Leaders are urged to refocus on customers and create an emotional connection, as a lack of customer focus could be damaging in the long term. To bridge this gap, including indirect team members in customer meetings can provide valuable insights, helping non-customer teams understand customers better.
As big bosses at companies like JPMorgan, Meta (Facebook), and Google contemplate the return to office life, they are aware that remote work is not going away. Many companies, such as Facebook and Twitter, have opted to continue remote work options, while others offer a hybrid work arrangement to employees.
However, a significant issue with hybrid work is a lack of focus on customers during meetings. To address this, non-customer facing teams can maintain focus on customers in a hybrid work environment by embedding customer-centric values into their culture, using technology to stay aligned, fostering collaboration between remote and onsite employees, and continuously connecting their work to customer outcomes.
Here are key practices to implement:
- Defining and reinforcing core values centered on customer focus. Leaders should involve employees in setting values that emphasize customer-centricity, launch these values through virtual events, display them in digital workspaces, and integrate them into goals and performance metrics.
- Using integrated technology tools for seamless communication and collaboration. Standardizing platforms for project management, document sharing, and communication ensures all employees stay connected to customer-related goals and have the information needed to act effectively, regardless of location.
- Designing hybrid workflows that enable real-time collaboration and transparency. Hybrid spaces, both physical and virtual, should support easy interactions across customer-facing and supporting teams. For example, office layouts with tech for video conferencing facilitate remote participation, given remote and onsite employees must work closely to resolve customer issues or improve experiences.
- Providing context and customer insights regularly. Non-customer teams should have access to customer data and feedback so they can understand the impact of their work on customer satisfaction. This could be through dashboards, reports, or shared communications, ensuring their decisions and actions align with actual customer needs.
- Fostering team culture and engagement with customer focus.

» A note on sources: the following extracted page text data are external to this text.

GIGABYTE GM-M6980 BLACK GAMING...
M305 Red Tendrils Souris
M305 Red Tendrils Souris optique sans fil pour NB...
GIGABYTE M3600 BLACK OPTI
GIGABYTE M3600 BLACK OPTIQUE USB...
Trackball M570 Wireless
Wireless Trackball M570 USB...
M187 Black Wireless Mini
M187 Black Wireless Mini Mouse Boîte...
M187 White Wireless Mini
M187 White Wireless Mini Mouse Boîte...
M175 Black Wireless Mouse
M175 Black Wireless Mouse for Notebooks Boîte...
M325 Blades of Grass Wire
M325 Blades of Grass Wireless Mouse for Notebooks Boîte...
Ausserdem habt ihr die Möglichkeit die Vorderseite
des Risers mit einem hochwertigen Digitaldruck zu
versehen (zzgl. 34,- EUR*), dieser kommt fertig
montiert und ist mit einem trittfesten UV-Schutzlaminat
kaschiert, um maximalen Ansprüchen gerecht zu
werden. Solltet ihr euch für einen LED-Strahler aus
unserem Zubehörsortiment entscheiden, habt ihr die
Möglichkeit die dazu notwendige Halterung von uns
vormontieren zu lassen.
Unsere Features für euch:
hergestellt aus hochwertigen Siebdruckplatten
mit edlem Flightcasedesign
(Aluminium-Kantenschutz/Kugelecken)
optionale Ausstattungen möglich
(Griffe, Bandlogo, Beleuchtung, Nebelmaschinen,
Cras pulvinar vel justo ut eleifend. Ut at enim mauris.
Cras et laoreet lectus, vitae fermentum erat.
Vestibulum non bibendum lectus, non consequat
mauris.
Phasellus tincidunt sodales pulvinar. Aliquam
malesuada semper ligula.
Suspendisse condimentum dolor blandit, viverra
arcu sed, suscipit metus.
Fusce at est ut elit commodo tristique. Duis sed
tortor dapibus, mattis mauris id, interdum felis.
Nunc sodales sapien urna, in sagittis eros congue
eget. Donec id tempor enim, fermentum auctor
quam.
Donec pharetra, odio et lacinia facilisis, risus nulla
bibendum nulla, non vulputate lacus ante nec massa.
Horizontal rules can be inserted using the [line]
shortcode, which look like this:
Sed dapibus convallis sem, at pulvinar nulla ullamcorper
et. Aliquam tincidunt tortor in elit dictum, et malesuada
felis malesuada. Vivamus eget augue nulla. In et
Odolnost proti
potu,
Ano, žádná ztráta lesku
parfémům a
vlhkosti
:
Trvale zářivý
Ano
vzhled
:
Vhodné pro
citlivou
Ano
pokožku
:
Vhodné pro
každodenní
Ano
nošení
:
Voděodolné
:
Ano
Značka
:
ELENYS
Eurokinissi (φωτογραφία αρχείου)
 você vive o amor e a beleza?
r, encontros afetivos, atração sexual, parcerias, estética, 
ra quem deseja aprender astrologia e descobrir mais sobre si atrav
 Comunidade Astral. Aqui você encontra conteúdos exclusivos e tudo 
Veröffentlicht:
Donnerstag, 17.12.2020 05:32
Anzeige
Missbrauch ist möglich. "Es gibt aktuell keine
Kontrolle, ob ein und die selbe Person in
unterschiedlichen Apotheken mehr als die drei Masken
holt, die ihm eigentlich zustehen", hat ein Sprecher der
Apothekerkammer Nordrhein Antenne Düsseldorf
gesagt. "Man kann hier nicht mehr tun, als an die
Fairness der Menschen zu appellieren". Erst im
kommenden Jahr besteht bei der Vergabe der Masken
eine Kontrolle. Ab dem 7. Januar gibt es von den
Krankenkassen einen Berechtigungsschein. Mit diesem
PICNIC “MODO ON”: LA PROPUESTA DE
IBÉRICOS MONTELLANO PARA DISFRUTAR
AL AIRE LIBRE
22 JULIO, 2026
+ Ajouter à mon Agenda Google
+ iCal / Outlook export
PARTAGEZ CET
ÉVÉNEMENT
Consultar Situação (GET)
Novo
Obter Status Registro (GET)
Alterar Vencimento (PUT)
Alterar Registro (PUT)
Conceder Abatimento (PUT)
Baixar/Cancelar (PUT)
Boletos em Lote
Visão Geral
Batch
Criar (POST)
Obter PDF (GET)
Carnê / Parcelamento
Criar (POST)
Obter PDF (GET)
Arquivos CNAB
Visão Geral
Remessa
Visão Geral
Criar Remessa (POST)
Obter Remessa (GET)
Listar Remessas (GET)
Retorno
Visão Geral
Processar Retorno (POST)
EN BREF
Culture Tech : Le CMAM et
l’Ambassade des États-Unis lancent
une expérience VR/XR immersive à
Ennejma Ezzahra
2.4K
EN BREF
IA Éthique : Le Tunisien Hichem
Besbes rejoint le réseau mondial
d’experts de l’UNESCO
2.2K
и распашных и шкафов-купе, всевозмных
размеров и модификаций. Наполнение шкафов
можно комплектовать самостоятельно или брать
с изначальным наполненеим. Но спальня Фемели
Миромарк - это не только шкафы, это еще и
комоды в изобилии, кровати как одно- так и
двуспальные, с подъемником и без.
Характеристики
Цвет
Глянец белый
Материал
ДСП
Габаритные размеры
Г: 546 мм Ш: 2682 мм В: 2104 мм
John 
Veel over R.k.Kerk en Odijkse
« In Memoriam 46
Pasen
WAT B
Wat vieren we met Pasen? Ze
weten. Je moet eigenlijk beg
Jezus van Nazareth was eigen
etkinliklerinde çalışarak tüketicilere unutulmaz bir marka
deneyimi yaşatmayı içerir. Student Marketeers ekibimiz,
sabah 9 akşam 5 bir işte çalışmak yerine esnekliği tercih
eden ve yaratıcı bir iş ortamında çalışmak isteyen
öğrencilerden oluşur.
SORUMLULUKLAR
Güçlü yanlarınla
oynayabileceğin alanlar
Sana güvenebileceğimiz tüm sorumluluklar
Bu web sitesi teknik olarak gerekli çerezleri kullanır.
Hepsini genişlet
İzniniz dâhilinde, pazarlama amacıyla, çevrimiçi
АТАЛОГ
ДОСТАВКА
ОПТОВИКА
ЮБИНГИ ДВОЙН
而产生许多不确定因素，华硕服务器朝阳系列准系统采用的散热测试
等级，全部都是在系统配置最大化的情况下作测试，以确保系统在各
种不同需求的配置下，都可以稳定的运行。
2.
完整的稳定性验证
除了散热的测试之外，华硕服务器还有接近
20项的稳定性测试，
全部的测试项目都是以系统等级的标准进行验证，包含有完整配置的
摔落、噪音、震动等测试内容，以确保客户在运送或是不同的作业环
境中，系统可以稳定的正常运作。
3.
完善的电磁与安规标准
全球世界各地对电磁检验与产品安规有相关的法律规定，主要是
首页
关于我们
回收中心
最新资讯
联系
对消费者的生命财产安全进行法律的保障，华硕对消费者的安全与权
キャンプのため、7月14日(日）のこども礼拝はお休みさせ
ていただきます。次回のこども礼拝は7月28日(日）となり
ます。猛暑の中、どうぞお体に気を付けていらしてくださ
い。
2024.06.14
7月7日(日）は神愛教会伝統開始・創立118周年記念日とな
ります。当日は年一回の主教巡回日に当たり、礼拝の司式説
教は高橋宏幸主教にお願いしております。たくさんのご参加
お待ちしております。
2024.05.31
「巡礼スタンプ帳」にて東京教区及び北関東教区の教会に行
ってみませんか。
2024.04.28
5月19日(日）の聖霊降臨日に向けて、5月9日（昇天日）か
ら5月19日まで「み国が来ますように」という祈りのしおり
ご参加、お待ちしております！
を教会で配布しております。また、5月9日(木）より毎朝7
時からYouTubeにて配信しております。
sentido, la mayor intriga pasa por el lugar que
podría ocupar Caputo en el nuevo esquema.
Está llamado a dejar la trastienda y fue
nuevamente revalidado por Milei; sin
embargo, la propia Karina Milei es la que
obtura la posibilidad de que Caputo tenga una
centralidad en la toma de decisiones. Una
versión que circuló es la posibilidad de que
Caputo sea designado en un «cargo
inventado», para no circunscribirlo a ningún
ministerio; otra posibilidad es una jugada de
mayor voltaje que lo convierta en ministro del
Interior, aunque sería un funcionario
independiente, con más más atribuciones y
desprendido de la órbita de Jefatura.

Activities that build morale and connection among hybrid workers (such as virtual town halls or team challenges with customer-related goals) reinforce the customer-oriented mindset over time and reduce isolation that may dilute customer focus.
By implementing these strategies, organizations can ensure that non-customer facing teams remain attuned to customer priorities and improve cross-functional collaboration essential for delivering seamless hybrid customer experiences.
- To maintain a customer-focused culture in a hybrid work environment, leaders should integrate performance metrics that highlight the alignment of work with customer outcomes, emphasizing this through virtual events and digital workspaces.
- For non-customer teams to effectively collaborate and understand customers, it's crucial to adopt integrated technology tools that facilitate seamless communication and collaboration, regardless of location.
- As companies adopt hybrid work models, ensuring that remote and onsite employees can collaborate efficiently and in real-time is paramount. This can be achieved by designing hybrid workflows that incorporate technology for video conferencing and other collaborative tools in office layouts.